:: Records to use ::
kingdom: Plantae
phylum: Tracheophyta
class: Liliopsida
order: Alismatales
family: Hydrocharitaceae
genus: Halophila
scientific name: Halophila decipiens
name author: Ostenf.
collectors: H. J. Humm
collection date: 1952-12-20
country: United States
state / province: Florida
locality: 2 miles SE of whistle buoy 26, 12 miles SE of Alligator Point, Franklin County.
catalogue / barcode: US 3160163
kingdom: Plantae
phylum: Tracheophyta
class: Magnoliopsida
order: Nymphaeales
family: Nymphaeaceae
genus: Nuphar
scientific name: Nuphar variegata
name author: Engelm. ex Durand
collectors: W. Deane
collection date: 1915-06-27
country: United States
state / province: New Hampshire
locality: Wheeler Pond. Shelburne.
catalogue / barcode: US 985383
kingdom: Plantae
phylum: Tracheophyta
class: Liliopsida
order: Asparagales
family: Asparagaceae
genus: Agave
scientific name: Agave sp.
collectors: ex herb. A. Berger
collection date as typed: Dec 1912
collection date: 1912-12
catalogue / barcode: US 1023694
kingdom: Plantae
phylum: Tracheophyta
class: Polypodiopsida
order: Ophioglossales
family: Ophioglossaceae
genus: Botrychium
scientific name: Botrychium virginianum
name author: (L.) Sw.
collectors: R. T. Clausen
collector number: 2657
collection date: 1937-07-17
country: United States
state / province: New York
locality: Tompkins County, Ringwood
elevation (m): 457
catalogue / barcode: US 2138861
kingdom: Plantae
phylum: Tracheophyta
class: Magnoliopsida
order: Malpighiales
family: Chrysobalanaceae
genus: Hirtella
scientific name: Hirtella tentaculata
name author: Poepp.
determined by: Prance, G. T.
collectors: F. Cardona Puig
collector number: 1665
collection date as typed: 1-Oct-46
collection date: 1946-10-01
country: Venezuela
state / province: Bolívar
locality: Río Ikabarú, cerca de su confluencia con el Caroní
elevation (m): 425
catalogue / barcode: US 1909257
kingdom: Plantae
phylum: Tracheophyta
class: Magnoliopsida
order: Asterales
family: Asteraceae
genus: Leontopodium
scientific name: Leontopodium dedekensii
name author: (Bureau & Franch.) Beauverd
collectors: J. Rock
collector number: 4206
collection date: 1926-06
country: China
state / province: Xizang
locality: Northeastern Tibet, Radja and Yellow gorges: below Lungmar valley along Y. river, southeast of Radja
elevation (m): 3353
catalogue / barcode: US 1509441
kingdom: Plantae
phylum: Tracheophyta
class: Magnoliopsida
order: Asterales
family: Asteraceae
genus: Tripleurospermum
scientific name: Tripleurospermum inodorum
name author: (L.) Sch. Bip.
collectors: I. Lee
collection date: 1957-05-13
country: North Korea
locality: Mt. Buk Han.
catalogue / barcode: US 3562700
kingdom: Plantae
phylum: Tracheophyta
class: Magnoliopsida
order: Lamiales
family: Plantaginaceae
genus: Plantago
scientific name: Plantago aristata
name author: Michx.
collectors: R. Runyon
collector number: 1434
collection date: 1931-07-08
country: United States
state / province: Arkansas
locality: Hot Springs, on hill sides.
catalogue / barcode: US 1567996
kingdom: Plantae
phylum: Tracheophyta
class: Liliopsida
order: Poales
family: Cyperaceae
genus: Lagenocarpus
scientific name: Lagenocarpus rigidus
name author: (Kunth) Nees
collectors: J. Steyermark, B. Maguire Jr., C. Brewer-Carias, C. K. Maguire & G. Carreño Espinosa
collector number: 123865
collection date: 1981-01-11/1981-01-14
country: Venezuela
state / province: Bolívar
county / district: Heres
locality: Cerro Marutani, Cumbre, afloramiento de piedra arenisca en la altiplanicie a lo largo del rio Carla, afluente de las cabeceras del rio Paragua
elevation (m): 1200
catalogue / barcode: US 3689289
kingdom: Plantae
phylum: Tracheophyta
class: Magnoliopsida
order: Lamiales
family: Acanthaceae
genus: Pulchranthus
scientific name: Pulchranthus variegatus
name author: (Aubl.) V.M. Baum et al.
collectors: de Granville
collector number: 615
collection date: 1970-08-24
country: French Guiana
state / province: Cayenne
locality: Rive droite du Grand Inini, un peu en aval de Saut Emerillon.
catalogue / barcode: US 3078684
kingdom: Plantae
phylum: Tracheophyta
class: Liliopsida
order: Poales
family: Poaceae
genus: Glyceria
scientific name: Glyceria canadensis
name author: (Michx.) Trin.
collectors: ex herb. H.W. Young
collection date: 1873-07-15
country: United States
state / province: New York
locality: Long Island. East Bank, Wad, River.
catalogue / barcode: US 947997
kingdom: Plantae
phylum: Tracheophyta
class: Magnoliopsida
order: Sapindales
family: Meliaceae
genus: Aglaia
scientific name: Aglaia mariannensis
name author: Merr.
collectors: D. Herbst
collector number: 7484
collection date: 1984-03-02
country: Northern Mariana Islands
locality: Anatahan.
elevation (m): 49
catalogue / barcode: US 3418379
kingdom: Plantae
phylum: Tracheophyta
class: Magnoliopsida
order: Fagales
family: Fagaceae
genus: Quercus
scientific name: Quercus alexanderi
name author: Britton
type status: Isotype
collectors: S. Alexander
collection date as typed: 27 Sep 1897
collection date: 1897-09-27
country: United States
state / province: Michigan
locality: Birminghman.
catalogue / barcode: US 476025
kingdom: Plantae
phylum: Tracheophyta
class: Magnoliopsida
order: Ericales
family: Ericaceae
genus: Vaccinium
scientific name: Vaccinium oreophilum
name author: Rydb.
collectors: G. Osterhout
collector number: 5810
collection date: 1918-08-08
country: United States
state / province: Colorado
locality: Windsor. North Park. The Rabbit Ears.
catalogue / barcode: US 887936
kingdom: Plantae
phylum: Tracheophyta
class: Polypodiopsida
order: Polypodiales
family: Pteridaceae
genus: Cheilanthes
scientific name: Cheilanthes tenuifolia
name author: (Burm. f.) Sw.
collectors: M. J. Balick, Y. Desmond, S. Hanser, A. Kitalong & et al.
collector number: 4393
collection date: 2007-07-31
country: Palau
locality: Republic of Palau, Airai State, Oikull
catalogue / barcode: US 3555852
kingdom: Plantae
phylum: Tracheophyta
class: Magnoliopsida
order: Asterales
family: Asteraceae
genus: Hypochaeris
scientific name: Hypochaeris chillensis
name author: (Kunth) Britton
:::
### Given problem
Reproduce all of the entries above line for line, without changing a single character.

### Right answer
kingdom: Plantae
phylum: Tracheophyta
class: Liliopsida
order: Alismatales
family: Hydrocharitaceae
genus: Halophila
scientific name: Halophila decipiens
name author: Ostenf.
collectors: H. J. Humm
collection date: 1952-12-20
country: United States
state / province: Florida
locality: 2 miles SE of whistle buoy 26, 12 miles SE of Alligator Point, Franklin County.
catalogue / barcode: US 3160163
kingdom: Plantae
phylum: Tracheophyta
class: Magnoliopsida
order: Nymphaeales
family: Nymphaeaceae
genus: Nuphar
scientific name: Nuphar variegata
name author: Engelm. ex Durand
collectors: W. Deane
collection date: 1915-06-27
country: United States
state / province: New Hampshire
locality: Wheeler Pond. Shelburne.
catalogue / barcode: US 985383
kingdom: Plantae
phylum: Tracheophyta
class: Liliopsida
order: Asparagales
family: Asparagaceae
genus: Agave
scientific name: Agave sp.
collectors: ex herb. A. Berger
collection date as typed: Dec 1912
collection date: 1912-12
catalogue / barcode: US 1023694
kingdom: Plantae
phylum: Tracheophyta
class: Polypodiopsida
order: Ophioglossales
family: Ophioglossaceae
genus: Botrychium
scientific name: Botrychium virginianum
name author: (L.) Sw.
collectors: R. T. Clausen
collector number: 2657
collection date: 1937-07-17
country: United States
state / province: New York
locality: Tompkins County, Ringwood
elevation (m): 457
catalogue / barcode: US 2138861
kingdom: Plantae
phylum: Tracheophyta
class: Magnoliopsida
order: Malpighiales
family: Chrysobalanaceae
genus: Hirtella
scientific name: Hirtella tentaculata
name author: Poepp.
determined by: Prance, G. T.
collectors: F. Cardona Puig
collector number: 1665
collection date as typed: 1-Oct-46
collection date: 1946-10-01
country: Venezuela
state / province: Bolívar
locality: Río Ikabarú, cerca de su confluencia con el Caroní
elevation (m): 425
catalogue / barcode: US 1909257
kingdom: Plantae
phylum: Tracheophyta
class: Magnoliopsida
order: Asterales
family: Asteraceae
genus: Leontopodium
scientific name: Leontopodium dedekensii
name author: (Bureau & Franch.) Beauverd
collectors: J. Rock
collector number: 4206
collection date: 1926-06
country: China
state / province: Xizang
locality: Northeastern Tibet, Radja and Yellow gorges: below Lungmar valley along Y. river, southeast of Radja
elevation (m): 3353
catalogue / barcode: US 1509441
kingdom: Plantae
phylum: Tracheophyta
class: Magnoliopsida
order: Asterales
family: Asteraceae
genus: Tripleurospermum
scientific name: Tripleurospermum inodorum
name author: (L.) Sch. Bip.
collectors: I. Lee
collection date: 1957-05-13
country: North Korea
locality: Mt. Buk Han.
catalogue / barcode: US 3562700
kingdom: Plantae
phylum: Tracheophyta
class: Magnoliopsida
order: Lamiales
family: Plantaginaceae
genus: Plantago
scientific name: Plantago aristata
name author: Michx.
collectors: R. Runyon
collector number: 1434
collection date: 1931-07-08
country: United States
state / province: Arkansas
locality: Hot Springs, on hill sides.
catalogue / barcode: US 1567996
kingdom: Plantae
phylum: Tracheophyta
class: Liliopsida
order: Poales
family: Cyperaceae
genus: Lagenocarpus
scientific name: Lagenocarpus rigidus
name author: (Kunth) Nees
collectors: J. Steyermark, B. Maguire Jr., C. Brewer-Carias, C. K. Maguire & G. Carreño Espinosa
collector number: 123865
collection date: 1981-01-11/1981-01-14
country: Venezuela
state / province: Bolívar
county / district: Heres
locality: Cerro Marutani, Cumbre, afloramiento de piedra arenisca en la altiplanicie a lo largo del rio Carla, afluente de las cabeceras del rio Paragua
elevation (m): 1200
catalogue / barcode: US 3689289
kingdom: Plantae
phylum: Tracheophyta
class: Magnoliopsida
order: Lamiales
family: Acanthaceae
genus: Pulchranthus
scientific name: Pulchranthus variegatus
name author: (Aubl.) V.M. Baum et al.
collectors: de Granville
collector number: 615
collection date: 1970-08-24
country: French Guiana
state / province: Cayenne
locality: Rive droite du Grand Inini, un peu en aval de Saut Emerillon.
catalogue / barcode: US 3078684
kingdom: Plantae
phylum: Tracheophyta
class: Liliopsida
order: Poales
family: Poaceae
genus: Glyceria
scientific name: Glyceria canadensis
name author: (Michx.) Trin.
collectors: ex herb. H.W. Young
collection date: 1873-07-15
country: United States
state / province: New York
locality: Long Island. East Bank, Wad, River.
catalogue / barcode: US 947997
kingdom: Plantae
phylum: Tracheophyta
class: Magnoliopsida
order: Sapindales
family: Meliaceae
genus: Aglaia
scientific name: Aglaia mariannensis
name author: Merr.
collectors: D. Herbst
collector number: 7484
collection date: 1984-03-02
country: Northern Mariana Islands
locality: Anatahan.
elevation (m): 49
catalogue / barcode: US 3418379
kingdom: Plantae
phylum: Tracheophyta
class: Magnoliopsida
order: Fagales
family: Fagaceae
genus: Quercus
scientific name: Quercus alexanderi
name author: Britton
type status: Isotype
collectors: S. Alexander
collection date as typed: 27 Sep 1897
collection date: 1897-09-27
country: United States
state / province: Michigan
locality: Birminghman.
catalogue / barcode: US 476025
kingdom: Plantae
phylum: Tracheophyta
class: Magnoliopsida
order: Ericales
family: Ericaceae
genus: Vaccinium
scientific name: Vaccinium oreophilum
name author: Rydb.
collectors: G. Osterhout
collector number: 5810
collection date: 1918-08-08
country: United States
state / province: Colorado
locality: Windsor. North Park. The Rabbit Ears.
catalogue / barcode: US 887936
kingdom: Plantae
phylum: Tracheophyta
class: Polypodiopsida
order: Polypodiales
family: Pteridaceae
genus: Cheilanthes
scientific name: Cheilanthes tenuifolia
name author: (Burm. f.) Sw.
collectors: M. J. Balick, Y. Desmond, S. Hanser, A. Kitalong & et al.
collector number: 4393
collection date: 2007-07-31
country: Palau
locality: Republic of Palau, Airai State, Oikull
catalogue / barcode: US 3555852
kingdom: Plantae
phylum: Tracheophyta
class: Magnoliopsida
order: Asterales
family: Asteraceae
genus: Hypochaeris
scientific name: Hypochaeris chillensis
name author: (Kunth) Britton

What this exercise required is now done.